:: Provided passage ::

I have Bumble Bee Toads that have bred recently and have started 14 new cultures of Springtails in tree fern root to help feed them. I also made a sifter out of 3 old sweater boxes and 2 sizes of screen to sift for Springtails in my compost and loose leaves on my property and have found many Springtails this way recently and have started culturing these and with Springtime coming I should have plenty if I run out of cultured ones. You might try the same thing. I have a solid tub on the bottom with a small screened tub above (window screen) and 1/4" screened tub at the top where I load leaves by pitchfork and then shake back and forth to sift the Springtails out. You can separate as needed from there to remove any undesirables out. Of course time your fruit flies and get a batch of those growing. I read where some people had stunted the flies by keeping the mix drier to have smaller ones available. I found I had the same problem feeding Dubia roaches to my Tarantulas so I put the roaches in a small clear tub and the Tarantulas would pick them out. The tub could be a shallow clear ashtray so the toads wouldn't knock it over but they can see them move and the roaches don't have a surface to cling to and try to hide so they are constantly moving in the tub.


----------



## TDK

Here's a photo of the 3 sweater box sifter I made to sift out Springtails. If you sift the leaves in your yard and let the sifted material fall through the first screen which has 1/4" holes into the sweater box with the smaller window screen you will start to see Springtails in the solid tub almost immediatley. You can let the window screen tub sit in the solid tub and the Springtails will continue to find ther way through the screen or you can continue sifting. At this point you can remove any bugs like small centipedes that find ther way through and can feed the toadlets from this mix of leaf dust and Springtails/small bugs or separate the Springtails for culturing see http://www.dendroboard.com/forum/fo...clean-your-mite-contaminated-springtails.html . You'll probably find more than one species and can separate these individually or I put them in a container marked mixed. Note I've got the tubs out of order in the photo--it should be 1/4" screen first, then the window screen and last the solid tub.


----------



## epiphytes etc.

Grats on the breeding. It would be nice to have these readily available as cb. I would think toadlets the size of a pencil eraser would be able to take wingless melos just fine.


----------



## Blue_Pumilio

My previous babies took wingless Melanogastor.

:::

**Set exercise a:**
According to the thread, why would a shallow clear tub or ashtray help when feeding roaches to the toads? Please answer in one to three sentences.
The thread above and the entries that come next have no connection to each other.

:: Provided records ::

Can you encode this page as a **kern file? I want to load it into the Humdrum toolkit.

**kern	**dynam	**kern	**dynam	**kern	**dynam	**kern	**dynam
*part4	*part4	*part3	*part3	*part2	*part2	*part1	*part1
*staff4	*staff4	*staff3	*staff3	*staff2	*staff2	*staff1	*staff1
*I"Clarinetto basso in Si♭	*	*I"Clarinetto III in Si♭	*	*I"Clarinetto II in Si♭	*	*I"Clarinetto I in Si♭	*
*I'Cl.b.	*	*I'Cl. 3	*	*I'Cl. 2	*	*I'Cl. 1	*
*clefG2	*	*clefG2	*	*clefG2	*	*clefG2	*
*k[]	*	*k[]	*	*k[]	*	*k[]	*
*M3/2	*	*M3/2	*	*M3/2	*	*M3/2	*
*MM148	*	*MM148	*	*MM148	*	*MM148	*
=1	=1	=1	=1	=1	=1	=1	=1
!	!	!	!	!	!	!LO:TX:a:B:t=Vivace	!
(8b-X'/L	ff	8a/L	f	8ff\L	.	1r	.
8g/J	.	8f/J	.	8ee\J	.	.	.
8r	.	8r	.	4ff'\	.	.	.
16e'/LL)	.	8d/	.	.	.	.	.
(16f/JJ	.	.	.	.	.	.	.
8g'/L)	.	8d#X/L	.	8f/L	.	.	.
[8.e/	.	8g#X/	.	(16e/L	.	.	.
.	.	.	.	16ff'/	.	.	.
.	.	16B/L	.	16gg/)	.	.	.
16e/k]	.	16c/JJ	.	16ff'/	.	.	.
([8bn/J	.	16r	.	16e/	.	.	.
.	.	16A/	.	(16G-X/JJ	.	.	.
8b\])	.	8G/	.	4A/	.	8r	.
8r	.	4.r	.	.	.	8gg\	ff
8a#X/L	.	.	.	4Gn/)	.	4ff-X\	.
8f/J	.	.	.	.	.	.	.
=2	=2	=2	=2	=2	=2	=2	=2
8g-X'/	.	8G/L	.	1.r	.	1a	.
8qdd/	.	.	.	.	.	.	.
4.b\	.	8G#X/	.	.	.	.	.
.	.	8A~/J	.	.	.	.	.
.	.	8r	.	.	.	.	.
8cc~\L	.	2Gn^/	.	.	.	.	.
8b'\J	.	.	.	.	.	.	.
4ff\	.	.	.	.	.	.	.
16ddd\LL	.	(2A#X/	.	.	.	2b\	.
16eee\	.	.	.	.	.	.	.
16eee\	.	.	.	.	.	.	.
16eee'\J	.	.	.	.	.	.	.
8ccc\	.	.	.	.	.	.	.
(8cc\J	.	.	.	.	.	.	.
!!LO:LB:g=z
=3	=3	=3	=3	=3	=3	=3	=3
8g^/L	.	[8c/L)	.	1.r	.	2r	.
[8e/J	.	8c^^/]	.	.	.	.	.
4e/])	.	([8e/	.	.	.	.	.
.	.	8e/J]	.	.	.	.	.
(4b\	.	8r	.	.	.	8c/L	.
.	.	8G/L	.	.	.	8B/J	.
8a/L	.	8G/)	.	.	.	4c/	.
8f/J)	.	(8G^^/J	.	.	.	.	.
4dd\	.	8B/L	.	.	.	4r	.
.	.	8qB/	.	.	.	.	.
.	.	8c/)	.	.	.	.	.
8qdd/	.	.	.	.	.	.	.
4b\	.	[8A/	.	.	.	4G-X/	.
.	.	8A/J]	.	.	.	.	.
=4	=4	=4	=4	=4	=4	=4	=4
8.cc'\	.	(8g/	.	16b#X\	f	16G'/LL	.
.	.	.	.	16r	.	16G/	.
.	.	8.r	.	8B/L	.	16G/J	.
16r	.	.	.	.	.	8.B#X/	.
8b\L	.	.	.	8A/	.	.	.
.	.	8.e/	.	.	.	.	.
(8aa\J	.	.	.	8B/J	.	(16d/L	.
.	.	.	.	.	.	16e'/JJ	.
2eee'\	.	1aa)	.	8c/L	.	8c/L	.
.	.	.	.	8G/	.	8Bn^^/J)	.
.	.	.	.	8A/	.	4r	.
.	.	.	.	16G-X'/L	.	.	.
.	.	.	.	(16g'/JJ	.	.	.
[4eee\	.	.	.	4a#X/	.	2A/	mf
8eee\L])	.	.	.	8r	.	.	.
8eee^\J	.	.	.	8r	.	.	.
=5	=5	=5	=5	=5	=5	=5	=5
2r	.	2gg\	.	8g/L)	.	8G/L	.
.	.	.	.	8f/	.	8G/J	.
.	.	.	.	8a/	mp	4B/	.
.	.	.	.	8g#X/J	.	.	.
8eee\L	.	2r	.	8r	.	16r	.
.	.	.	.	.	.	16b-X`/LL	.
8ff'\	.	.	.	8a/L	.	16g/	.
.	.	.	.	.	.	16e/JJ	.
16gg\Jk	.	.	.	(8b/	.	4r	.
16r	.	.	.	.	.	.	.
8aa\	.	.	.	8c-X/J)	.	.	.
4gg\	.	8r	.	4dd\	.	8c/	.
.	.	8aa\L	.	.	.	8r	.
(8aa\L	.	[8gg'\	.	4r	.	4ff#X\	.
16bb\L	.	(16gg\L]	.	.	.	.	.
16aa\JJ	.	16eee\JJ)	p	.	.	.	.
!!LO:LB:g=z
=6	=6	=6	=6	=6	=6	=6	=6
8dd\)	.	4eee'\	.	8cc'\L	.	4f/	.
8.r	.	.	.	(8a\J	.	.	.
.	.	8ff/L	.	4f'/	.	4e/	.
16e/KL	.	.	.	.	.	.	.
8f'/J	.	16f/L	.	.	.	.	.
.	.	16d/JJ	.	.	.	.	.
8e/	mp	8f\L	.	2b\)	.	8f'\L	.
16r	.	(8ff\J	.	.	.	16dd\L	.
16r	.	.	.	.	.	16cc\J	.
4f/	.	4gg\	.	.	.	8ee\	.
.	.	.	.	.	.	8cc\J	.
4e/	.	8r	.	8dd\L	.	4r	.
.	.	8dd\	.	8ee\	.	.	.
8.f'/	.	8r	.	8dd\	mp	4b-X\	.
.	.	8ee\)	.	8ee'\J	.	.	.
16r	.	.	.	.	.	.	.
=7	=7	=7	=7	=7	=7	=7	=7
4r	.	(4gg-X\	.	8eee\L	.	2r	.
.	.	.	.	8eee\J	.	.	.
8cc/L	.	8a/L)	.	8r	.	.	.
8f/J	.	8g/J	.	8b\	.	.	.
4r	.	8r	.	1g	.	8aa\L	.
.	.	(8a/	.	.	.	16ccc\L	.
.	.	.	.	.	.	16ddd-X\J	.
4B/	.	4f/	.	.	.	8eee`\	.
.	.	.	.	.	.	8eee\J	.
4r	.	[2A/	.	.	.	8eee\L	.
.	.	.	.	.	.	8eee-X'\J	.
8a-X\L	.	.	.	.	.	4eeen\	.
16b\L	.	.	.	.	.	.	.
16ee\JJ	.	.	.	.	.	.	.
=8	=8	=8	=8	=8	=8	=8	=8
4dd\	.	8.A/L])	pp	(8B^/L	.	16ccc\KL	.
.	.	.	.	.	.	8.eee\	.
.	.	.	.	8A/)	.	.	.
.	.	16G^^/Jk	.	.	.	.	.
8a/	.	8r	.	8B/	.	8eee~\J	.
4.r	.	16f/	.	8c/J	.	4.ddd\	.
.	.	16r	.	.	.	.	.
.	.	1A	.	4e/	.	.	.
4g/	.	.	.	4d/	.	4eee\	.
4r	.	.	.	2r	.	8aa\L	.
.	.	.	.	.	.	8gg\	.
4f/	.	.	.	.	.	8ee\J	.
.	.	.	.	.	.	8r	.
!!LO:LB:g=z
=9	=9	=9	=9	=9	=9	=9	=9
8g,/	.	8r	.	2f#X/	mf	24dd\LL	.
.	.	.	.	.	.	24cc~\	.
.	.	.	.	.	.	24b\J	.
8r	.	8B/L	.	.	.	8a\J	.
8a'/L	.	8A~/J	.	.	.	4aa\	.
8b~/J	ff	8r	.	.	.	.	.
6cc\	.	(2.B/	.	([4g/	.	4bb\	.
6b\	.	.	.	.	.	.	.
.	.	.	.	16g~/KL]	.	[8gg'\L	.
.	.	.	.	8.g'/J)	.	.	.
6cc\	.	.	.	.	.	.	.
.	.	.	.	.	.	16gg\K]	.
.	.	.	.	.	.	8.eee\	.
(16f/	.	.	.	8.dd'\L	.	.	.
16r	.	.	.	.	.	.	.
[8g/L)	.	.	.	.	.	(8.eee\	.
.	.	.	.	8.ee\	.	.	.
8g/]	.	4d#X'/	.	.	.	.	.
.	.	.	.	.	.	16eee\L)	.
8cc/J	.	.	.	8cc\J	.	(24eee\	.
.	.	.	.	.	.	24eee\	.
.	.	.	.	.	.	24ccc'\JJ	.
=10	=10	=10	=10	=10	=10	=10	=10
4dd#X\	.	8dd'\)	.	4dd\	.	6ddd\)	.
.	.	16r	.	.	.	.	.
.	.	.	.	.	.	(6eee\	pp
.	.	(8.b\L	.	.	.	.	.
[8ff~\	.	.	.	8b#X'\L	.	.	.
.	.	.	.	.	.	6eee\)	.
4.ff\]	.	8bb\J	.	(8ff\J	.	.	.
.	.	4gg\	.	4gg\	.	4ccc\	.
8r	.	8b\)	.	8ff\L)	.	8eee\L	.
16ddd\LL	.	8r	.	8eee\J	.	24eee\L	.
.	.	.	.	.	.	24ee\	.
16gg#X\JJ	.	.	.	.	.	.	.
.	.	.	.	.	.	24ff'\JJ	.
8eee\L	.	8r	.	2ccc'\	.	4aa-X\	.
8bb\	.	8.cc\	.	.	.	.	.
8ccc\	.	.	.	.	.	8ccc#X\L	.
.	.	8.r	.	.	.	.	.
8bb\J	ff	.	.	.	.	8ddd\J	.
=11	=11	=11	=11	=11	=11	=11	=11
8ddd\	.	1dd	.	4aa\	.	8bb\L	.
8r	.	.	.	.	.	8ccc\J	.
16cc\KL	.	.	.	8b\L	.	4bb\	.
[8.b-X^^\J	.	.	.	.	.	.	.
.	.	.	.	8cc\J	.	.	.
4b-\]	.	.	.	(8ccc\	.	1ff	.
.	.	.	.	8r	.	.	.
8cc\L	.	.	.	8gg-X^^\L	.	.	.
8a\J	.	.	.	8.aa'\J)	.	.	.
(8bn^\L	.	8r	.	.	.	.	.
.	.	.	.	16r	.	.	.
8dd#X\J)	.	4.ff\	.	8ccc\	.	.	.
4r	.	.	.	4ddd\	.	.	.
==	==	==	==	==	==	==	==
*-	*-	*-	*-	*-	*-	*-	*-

:::

**Set exercise b:**
Extract every line of the entries that contains the string "kern".

**Complete answer a:**
The toads wouldn't knock a shallow dish over, and they can see the roaches move through the clear sides. The roaches have no surface to cling to or hide behind, so they keep moving around the tub.

**Complete answer b:**
Can you encode this page as a **kern file? I want to load it into the Humdrum toolkit.
**kern	**dynam	**kern	**dynam	**kern	**dynam	**kern	**dynam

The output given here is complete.